08/04/2015

Justiça*

Foi dois dias atrás. Entramos no restaurante às 21:00. Um dos lugares mais elegantes e tradicionais da cidade, de decoração extremamente sóbria e limpa, com cada coisa em seu lugar como estivera há décadas. Abrimos o cardápio forrado em couro com detalhes em dourado e com o nome do restaurante em alto relevo, e escolhemos um excelente vinho. A noite estava perfeita, com poucas nuvens e a lua iluminando o salão externo. Mal havíamos recebido o prato principal quando aconteceu: entrou no restaurante, vestido com um terno preto e empunhando uma arma que não reconheci, um bandido que fugia da polícia. Outro entrou na sequência. Haviam roubado um banco no centro à tarde (entrou um terceiro – meu Deus, quantos haviam?) e a caça se estendeu por toda a tarde e noite, com os bandidos tentando fugir entre as ruas e prédios. A polícia se aproximava na perseguição.

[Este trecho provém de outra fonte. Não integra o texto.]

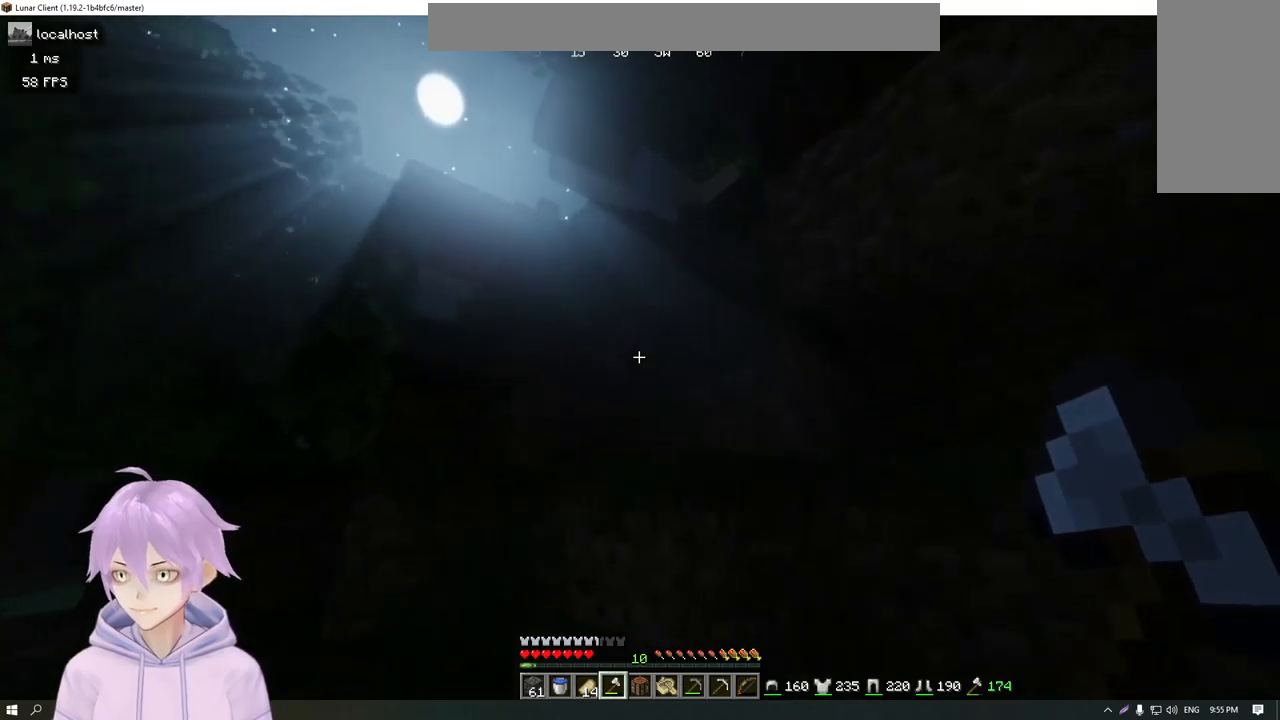
{"keys": ["w"], "mouse": [], "events": []}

Eles fugiam para o fundo do restaurante e a polícia entrou atirando. O barulho das armas é muito mais alto e seco do que imaginamos pelos filmes. Os bandidos revidaram.

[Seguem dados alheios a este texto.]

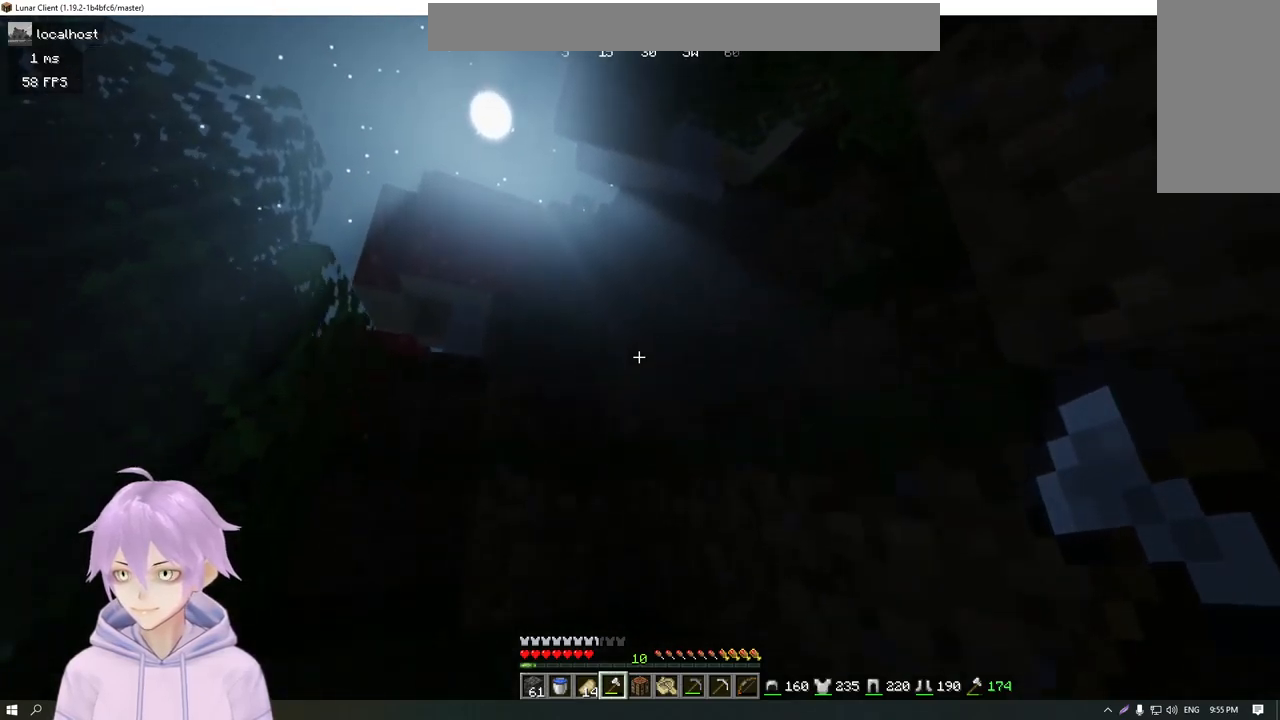
{"keys": ["w"], "mouse": [], "events": []}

Os clientes jogavam-se ao chão, em pânico. Uma senhora loira agarrou a bolsa e levou um tiro da polícia. “Ela buscava uma arma”, declarou depois o Cabo Lopes, que liderava a perseguição. Ela morreu no local. Incrível como as pessoas que menos suspeitamos podem ser criminosas violentas. A seguir os bandidos tentaram pegar reféns, agarrando um jovem executivo que jantava com sua noiva – também imediatamente baleado pela polícia. “Ele estava vestido igual aos bandidos, era bandido igual”. Um perfil de twitter de apoio à polícia soltou uma piada, dizendo que o rapaz trabalhava em um banco, portanto roubava muito mais gente que os bandidos e mereceu levar bala mesmo “gente honesta não leva tiro”, terminava o twit. É isso aí.

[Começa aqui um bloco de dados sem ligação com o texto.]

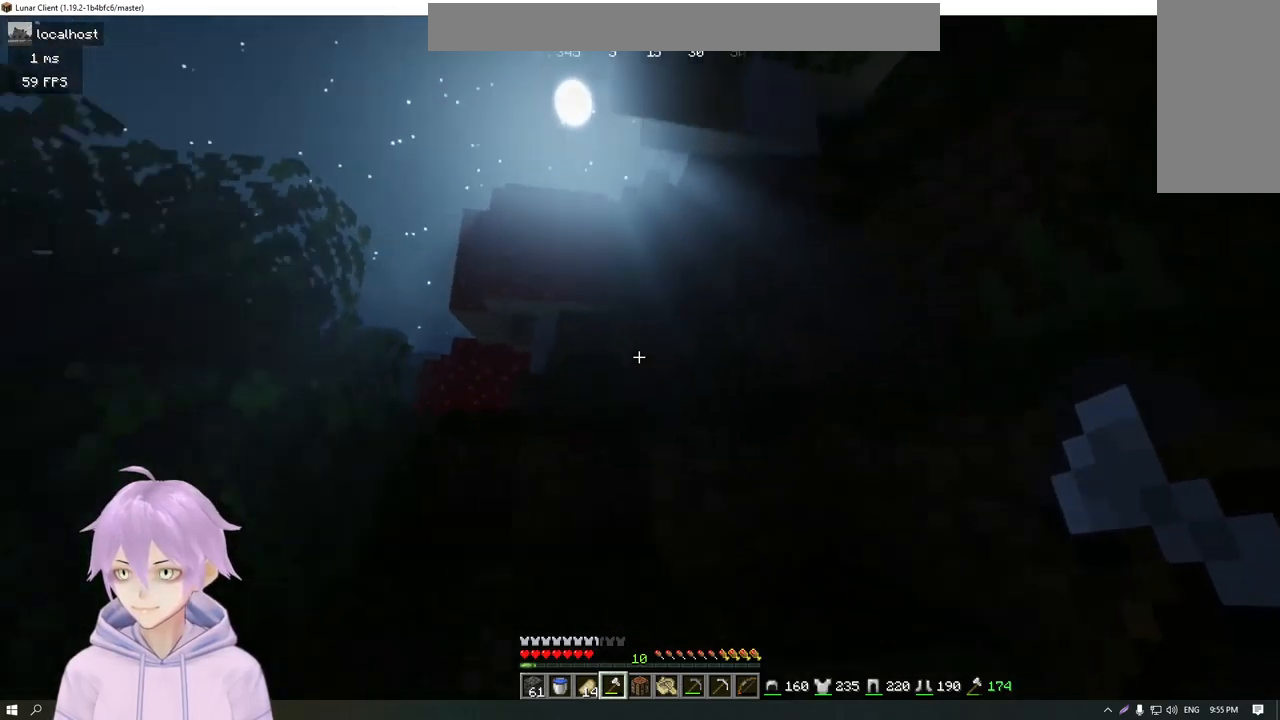
{"keys": ["w"], "mouse": [], "events": []}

Outros clientes, que deram azar de estar no caminho do fogo cruzado, foram baleados também e felizmente ninguém mais morreu, apesar de um homem estar em coma. Cena comum, em uma ação assim não tem jeito e algumas pessoas saem machucadas na tentativa de salvar vidas. A polícia só está fazendo a parte dela, afinal. Quando mataram os três bandidos e a coisa acalmou, todos os clientes levantaram e aplaudiram efusivamente a ação dos policiais, que arriscam a vida todos os dias por nós. Tolice nossa: claro que em uma situação de perigo os coitados dos policiais iam interpretar aquele monte de gente fazendo barulho como ameaça – com cassetetes e spray de pimenta (elogiável o preparo de nossos homens da lei), dispersaram a multidão e acabaram com o tumulto. Vida que segue, os garçons fizeram um excelente trabalho de arrumar as mesas e servir os pratos novamente aos clientes, inclusive os quatro baleados que aguardavam a ambulância – que chegou muito rápido graças ao excelente plano de saúde que possuem. Que diferença do horrível serviço público, que só enviou o legista depois de quase 8 horas, fiquei sabendo. Os corpos lado a lado ali, porcamente cobertos com uma toalha de mesa importada do restaurante, os cabelos loiros da senhora aparecendo, espalhados pelo chão. Pfff, criminosos não merecem nada melhor que isso também.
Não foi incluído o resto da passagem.